Âmbito de aplicação da Lei 113/2009 de 17/9. Cancelamento provisório do registo criminal. Requisitos formais e substanciais. Obrigatoriedade da realização de perícia de carácter psiquiátrico

ÂMBITO DE APLICAÇÃO DA LEI 113/2009 DE 17/9. CANCELAMENTO PROVISÓRIO DO REGISTO CRIMINAL. REQUISITOS FORMAIS E SUBSTANCIAIS. OBRIGATORIEDADE DA REALIZAÇÃO DE PERÍCIA DE CARÁCTER PSIQUIÁTRICO
RECURSO CRIMINAL Nº 294/24.6TXCBR-A.C1
Relator: HELENA LAMAS
Data do Acórdão: 28-05-2025
Tribunal: TRIBUNAL DE EXECUÇÃO DAS PENAS DE COIMBRA – JUÍZO DE EXECUÇÃO DAS PENAS DE COIMBRA – JUIZ 1
Legislação: ARTIGOS 152.º E 152.º-A DO CP; ARTS 10º, Nº 6 E 12º DA LEI Nº 37/2015, DE 5 DE MAIO; ARTS 2º E 4º DA LEI Nº 113/2009, DE 17 DE SETEMBRO; 123º, Nº 2 DO C.P.P; ART. 229º DO CÓDIGO DE EXECUÇÃO DE PENAS E MEDIDAS DE PRIVAÇÃO DA LIBERDADE.
Sumário:
1 – A Lei 113/2009 de 17/9 é aplicável ao cancelamento provisório de condenações pelo crime de maus tratos cometido contra idosos.
2 – O legislador pretendeu assegurar a inscrição nos certificados de registo criminal destinados à aferição da idoneidade de quem exerça ou pretenda exercer atividade que envolva contacto regular com menores de um conjunto de elementos adicionais, que incluem não apenas as decisões resultantes de crimes sexuais cometidos contra menores, mas também as decisões decorrentes de crimes cometidos contra a liberdade sexual independentemente da menoridade da vítima, bem como as resultantes de crime de violência doméstica e de maus tratos cometidos quer contra menores quer contra maiores de idade.

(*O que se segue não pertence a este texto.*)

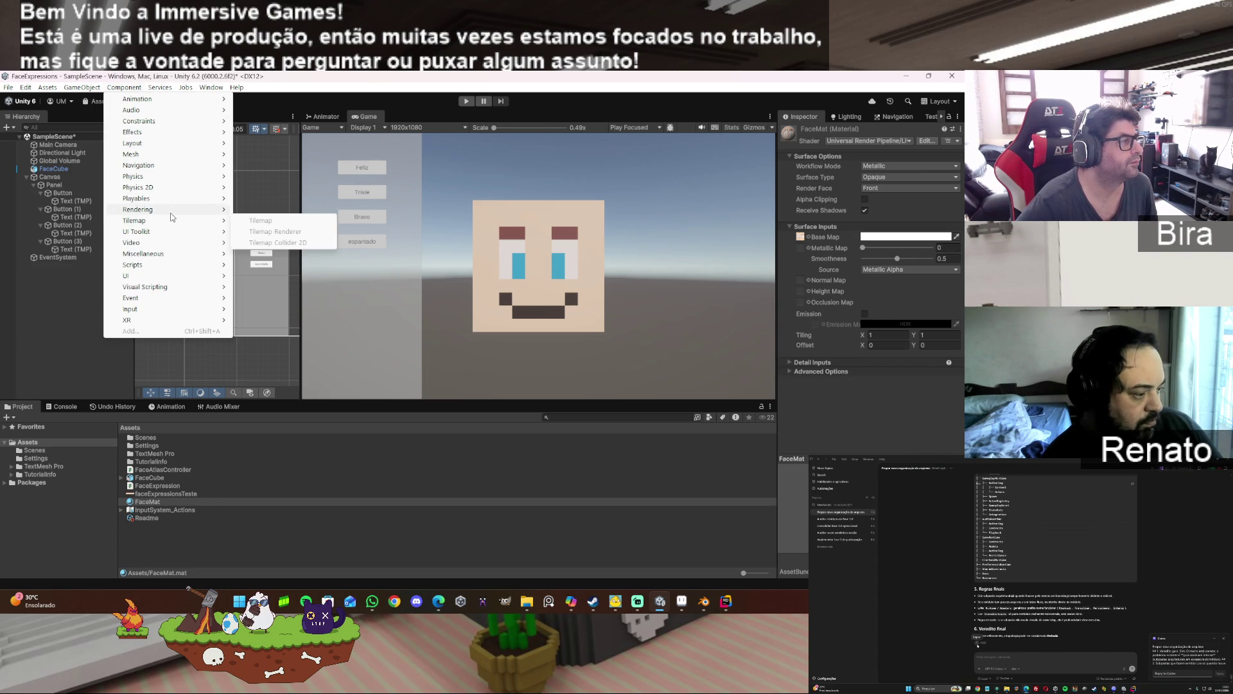
mouse_move(172, 214)
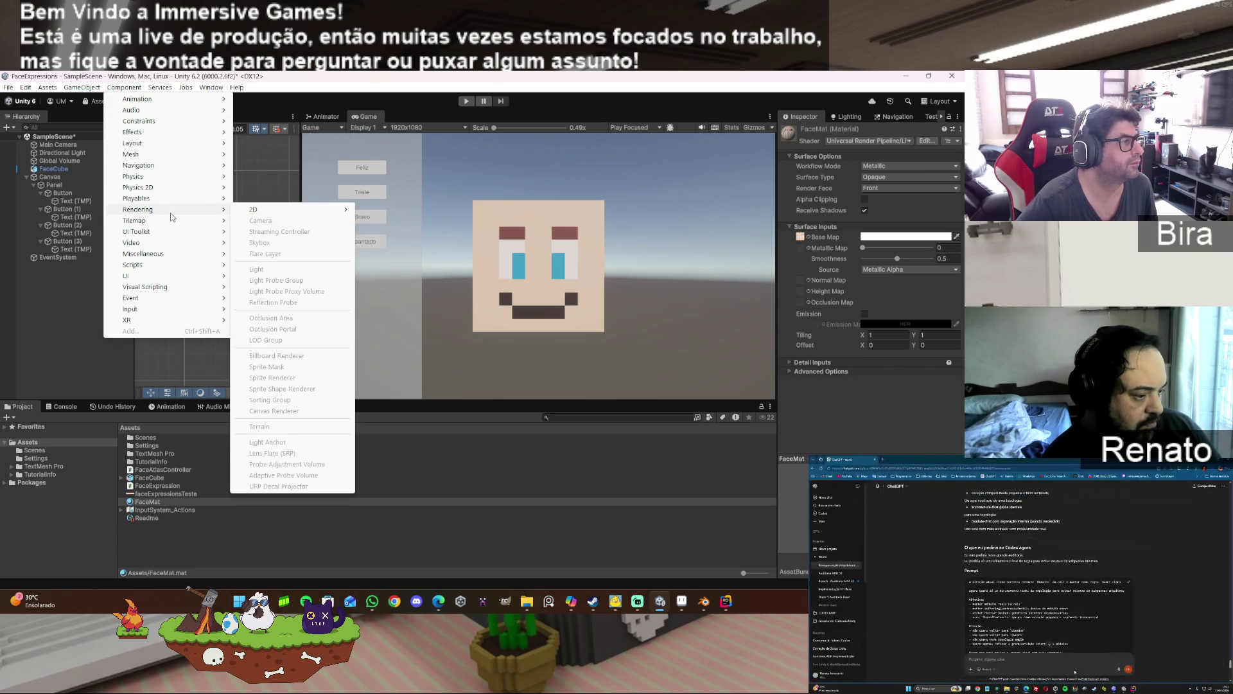
mouse_move(168, 134)
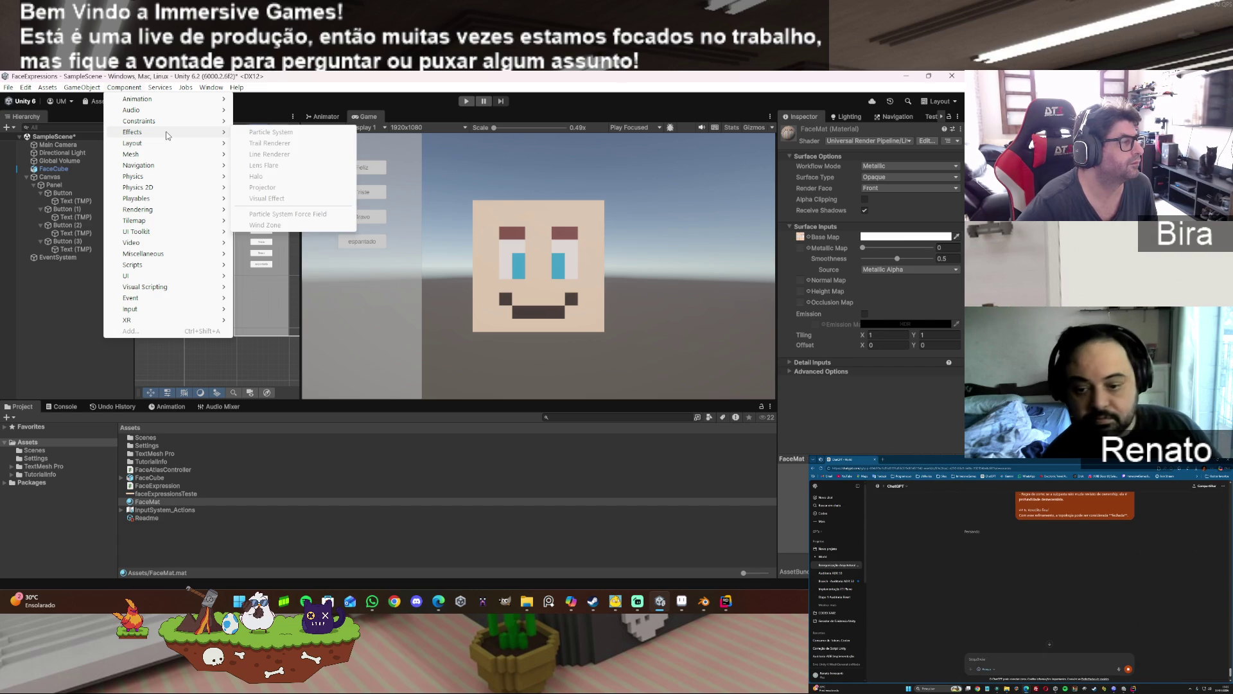
mouse_move(159, 270)
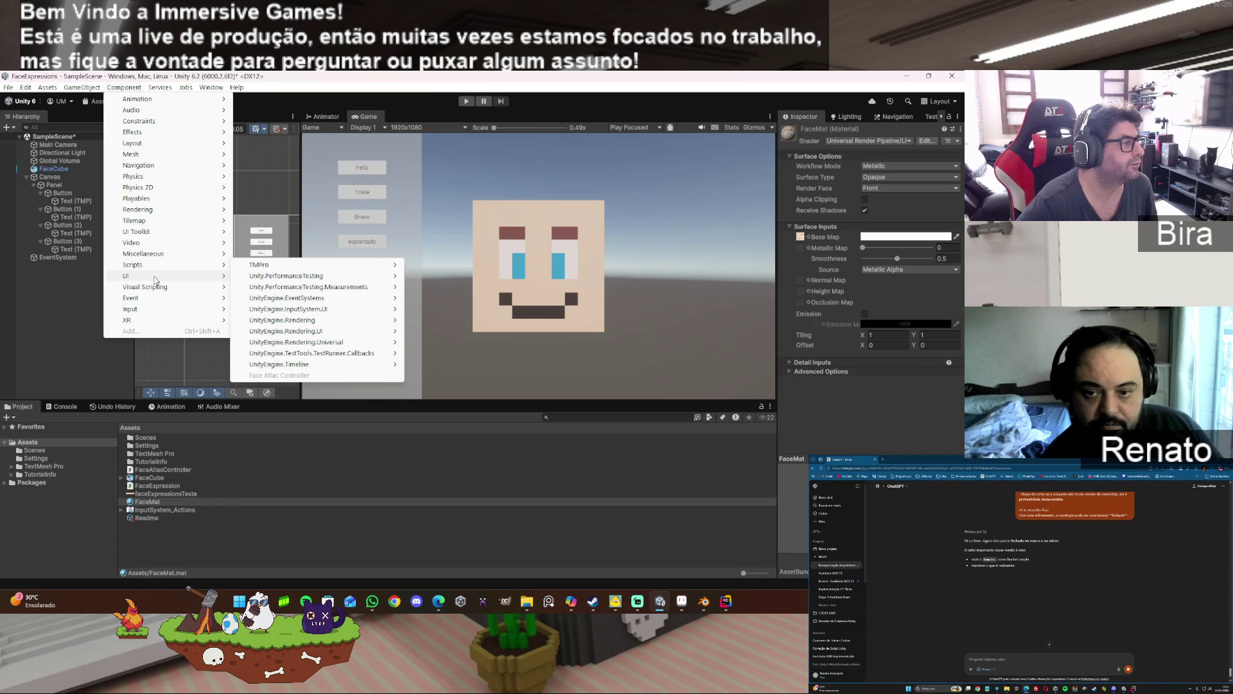
mouse_move(164, 293)
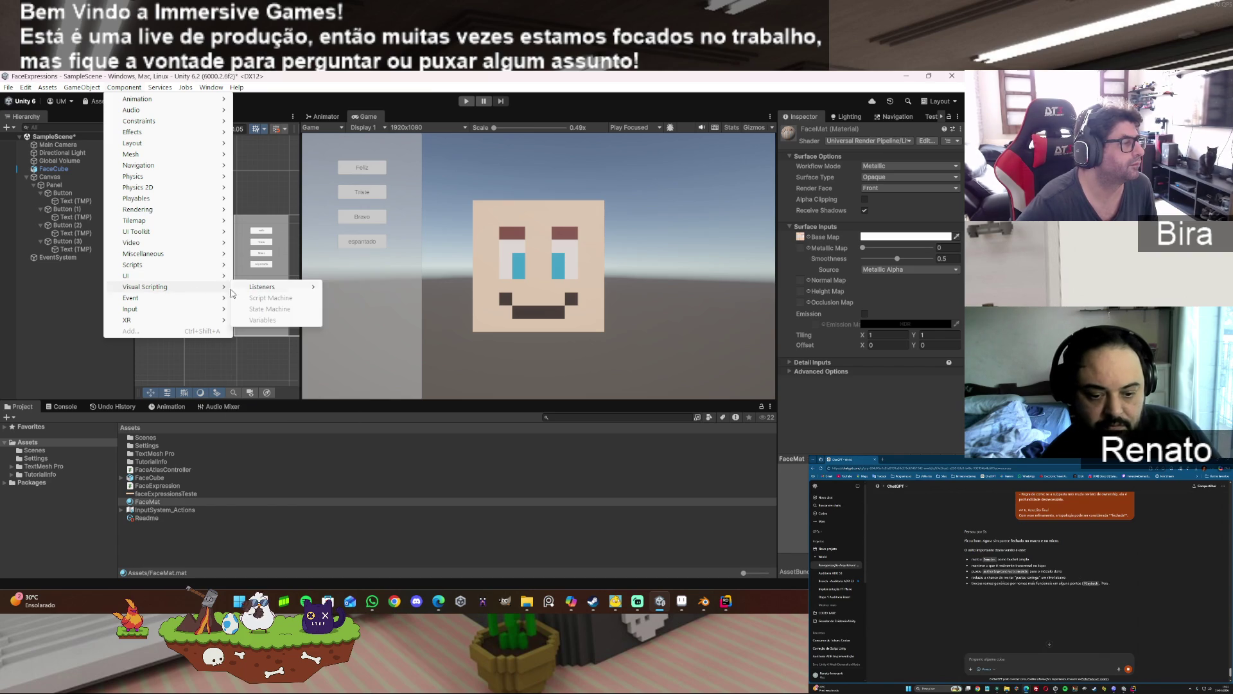
mouse_move(250, 288)
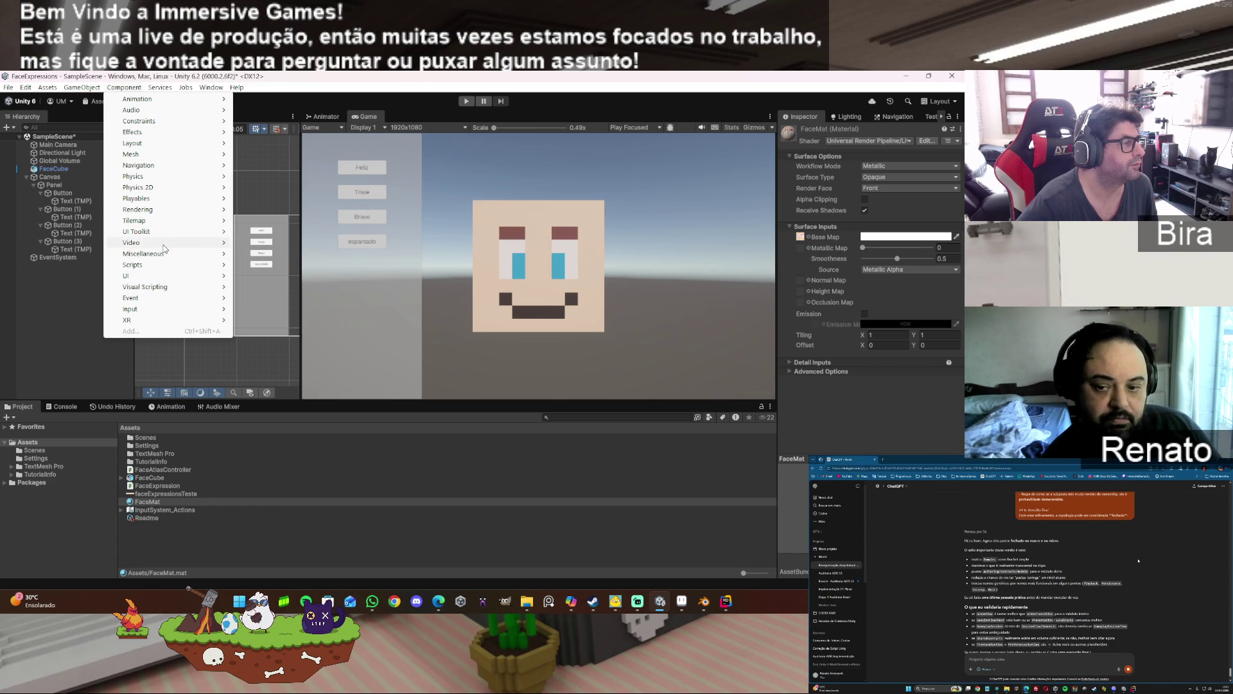
mouse_move(165, 247)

3 – De acordo com o estabelecido nos arts 10º, nº 6 e 12º da Lei nº 37/2015, de 5 de Maio e 2º e 4º da Lei nº 113/2009, de 17 de Setembro, a decisão do cancelamento provisório do averbamento da sentença condenatória por crime previsto nos artigos 152.º e 152.º-A e no capítulo V do título I do livro II do Código Penal, terá de ser precedida da realização de uma perícia de carácter psiquiátrico à requerente, com intervenção de três especialistas.
4 – A realização da referida perícia de carácter psiquiátrico é obrigatória, mesmo que o julgador a considere desnecessária em face dos contornos do caso concreto: não a pode dispensar, – mesmo que a julgue inútil ou irrelevante – por se tratar de uma prova legal vinculada.
5 – Esta subtracção ao julgador da faculdade de dispensar a sujeição do requerente à aludida perícia foi considerada conforme à nossa Constituição pelo Tribunal Constitucional no Acórdão nº 852/2024.
6 – A irregularidade consubstanciada na não realização de um meio de prova obrigatório, afectou nitidamente o valor do acto praticado, ou seja, o cancelamento provisório da condenação pelo crime de maus tratos no certificado de registo criminal requerido para efeitos de exercício de profissão que envolve contacto regular com menores.
7 – Tratando-se de uma irregularidade de conhecimento oficioso e por influir no conhecimento e decisão da causa, impõe-se determinar a respectiva reparação em consonância com o estabelecido no artigo 123º, nº 2 do C.P.P., determinando a realização da omitida prova pericial e, depois, a apreciação do pressuposto previsto no nº 4, do artigo 4º da Lei nº 113/2009.